Don't dis beer, man.
posted by transient at 6:31 AM on October 29, 2002

Ah, the anthems of my youth. "I Ain't Marchin' Any More" still gets my motor going, though I don't see how even Ochs could have honestly thought Communists on the AFL-CIO board of directors would have been a good thing.

<not_ochs>Ah, but I was so much older then, I'm younger than that now.</not_ochs>
posted by Slithy_Tove at 6:31 AM on October 29, 2002

posted by Vek at 6:43 AM on October 29, 2002

"I Ain't Marchin' Any More" is my favorite as well. It has a Woody Guthrie "Great Historical Bum" type of feel with Ochs' unique pointedness.

The box set has an electric version of it that I really like, even though some think that it makes me a Philistine.
posted by Mayor Curley at 6:59 AM on October 29, 2002

One of Phil's most important legacies is his commentary on our culture of violence and revenge-driven politics. See "Pretty Smart on My Part" and "When In Rome." These lyrics are quite shocking but Phil's voice sang them with clarity and poignant satire. (Only he could get away with an uptempo song about the Kitty Genovese murder.)

He's crucially important to our understanding of his time and ours. Thanks for the post, troutfishing.
posted by PrinceValium at 7:16 AM on October 29, 2002

the following "quote" is attributed to Phil Ochs:

"Ah, but in such an ugly time,
the only true protest is beauty."

it's even found it's way in to the liner notes of a Refused album.
Anyone know if it's a lyric from a song?

posted by frisky biscuits at 8:51 AM on October 29, 2002

I didn't know there was a second biography out. I've read and enjoyed Marc Eliot's Death of a Rebel, but hadn't heard about Michael Schumacher's There but for Fortune.

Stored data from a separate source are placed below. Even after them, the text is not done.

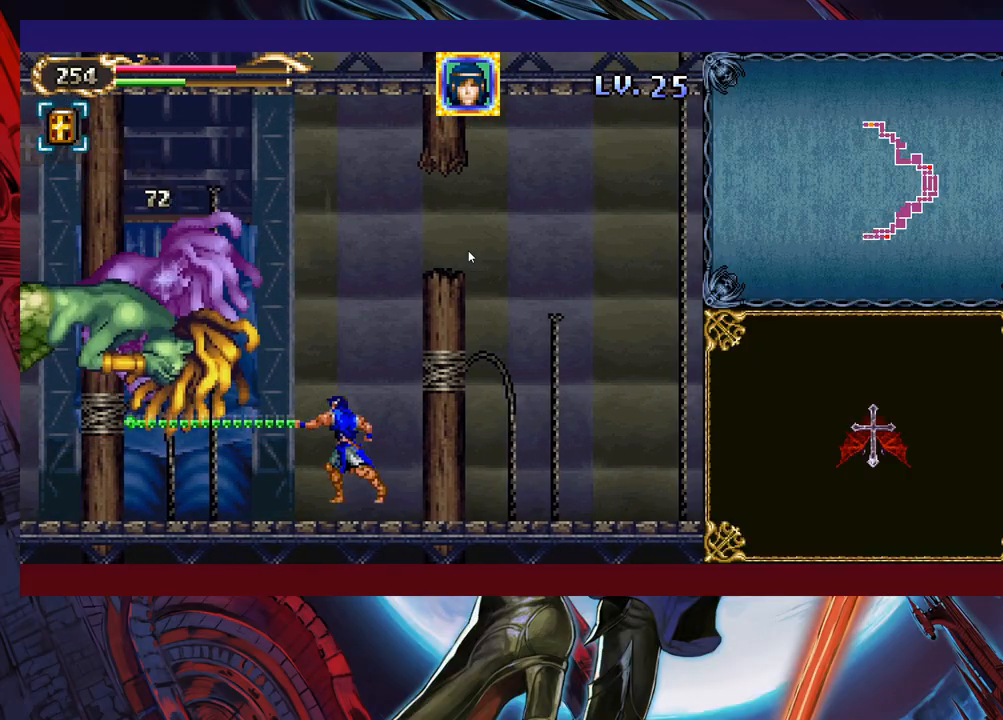
{"buttons": [], "left_stick": "center", "events": [[83, "B", "down"], [83, "left_stick", "up-left"], [133, "X", "down"], [183, "B", "up"], [233, "X", "up"], [233, "left_stick", "up-right"], [333, "left_stick", "center"]]}
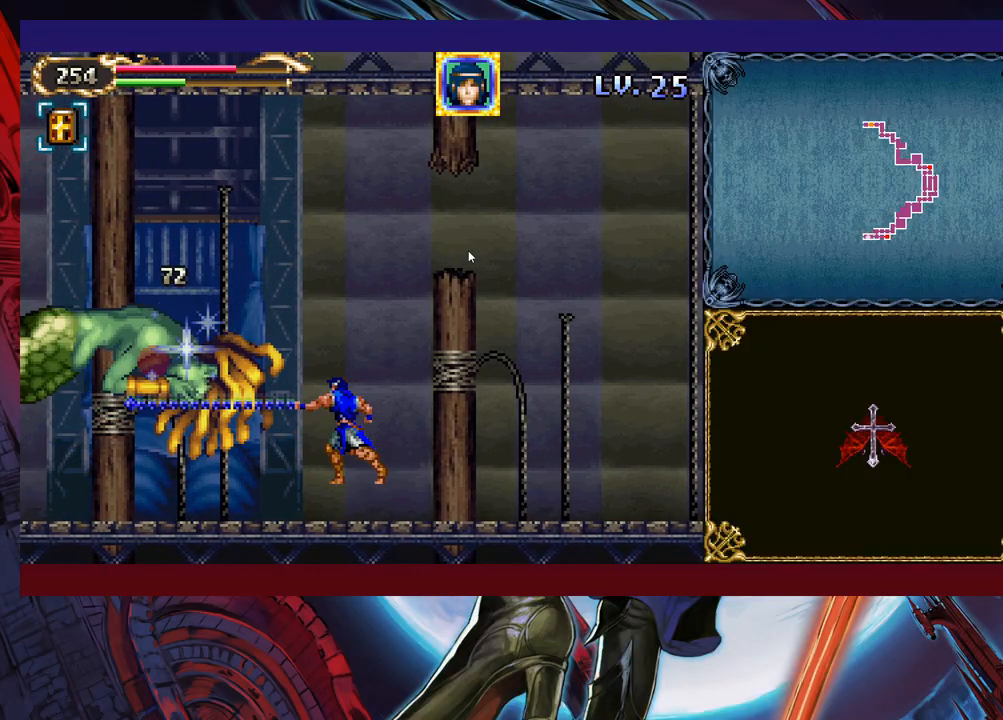
{"buttons": [], "left_stick": "center", "events": [[133, "left_stick", "left"], [167, "B", "down"], [233, "X", "down"], [233, "left_stick", "up"], [283, "B", "up"], [283, "left_stick", "center"], [317, "X", "up"]]}
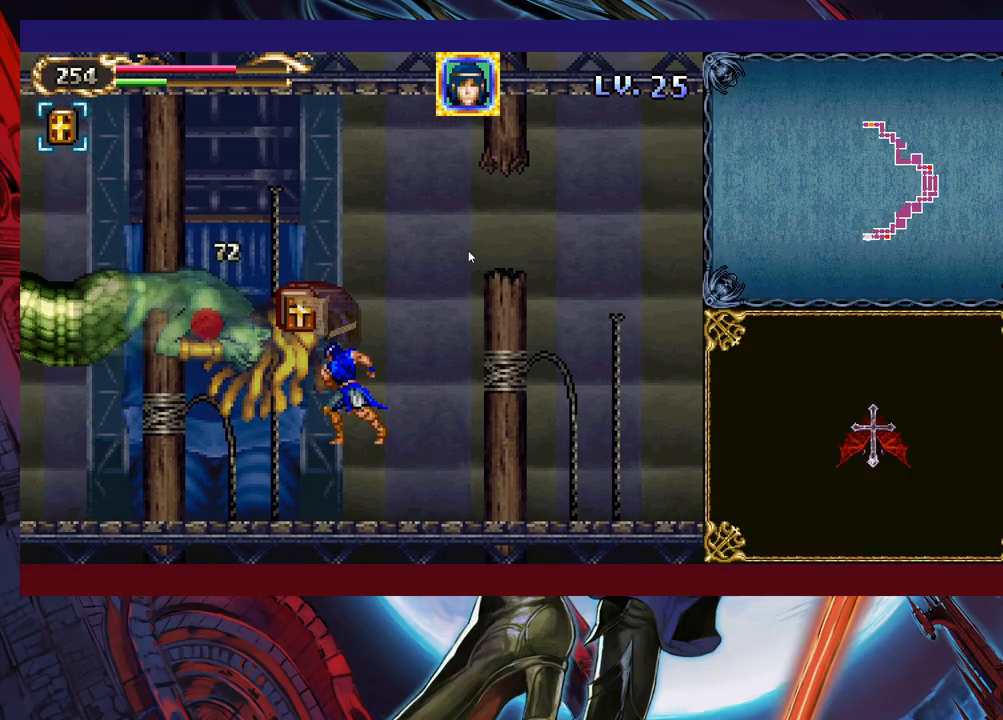
{"buttons": [], "left_stick": "center", "events": [[233, "B", "down"], [267, "X", "down"], [333, "B", "up"], [367, "X", "up"]]}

Is the new one worth reading?
posted by muckster at 9:11 AM on October 29, 2002

Very cool, troutfishing, I was googling Phil Ochs myself lately - he does seem to be just the voice for our times, no?

OK, Phil Ochs trivia time - many may remember the man for his music, but how many know that he was an important witness in the infamous Chicago 7 trial? In fact, he actually purchased Pigasus the Yippie's alternate presidential candidate.
posted by madamjujujive at 9:30 AM on October 29, 2002

transient - I heard that Dylan said of Ochs - "He his songs read like newspaper copy" (or somethng like that) and that Ochs thought Dylan's stuff was "vague". I ran across an unattributed Dylan quote in putting toether this post: Dylan said of Ochs "His songs just keep on getting better...I don't know how I can keep up"......Turns out, Dylan didn't need to.

Falameulfilho - I'll keep an eye out for that one. Jello B. is a bit like Ochs, too. Different era, same concerns, same caustic wit.

Slithy_Tove: I like best "Love me, I'm a liberal" and "Cops...."......Obviously. So, you said the AFL-CIO Board isn't communist?...... Hee hee hee.

Vek: ------------------------------ to you to! If I could have, I would have dropped little java animations of sexy, undulating women (and men) into the post to draw more eyeballs to the glory that was Ochs....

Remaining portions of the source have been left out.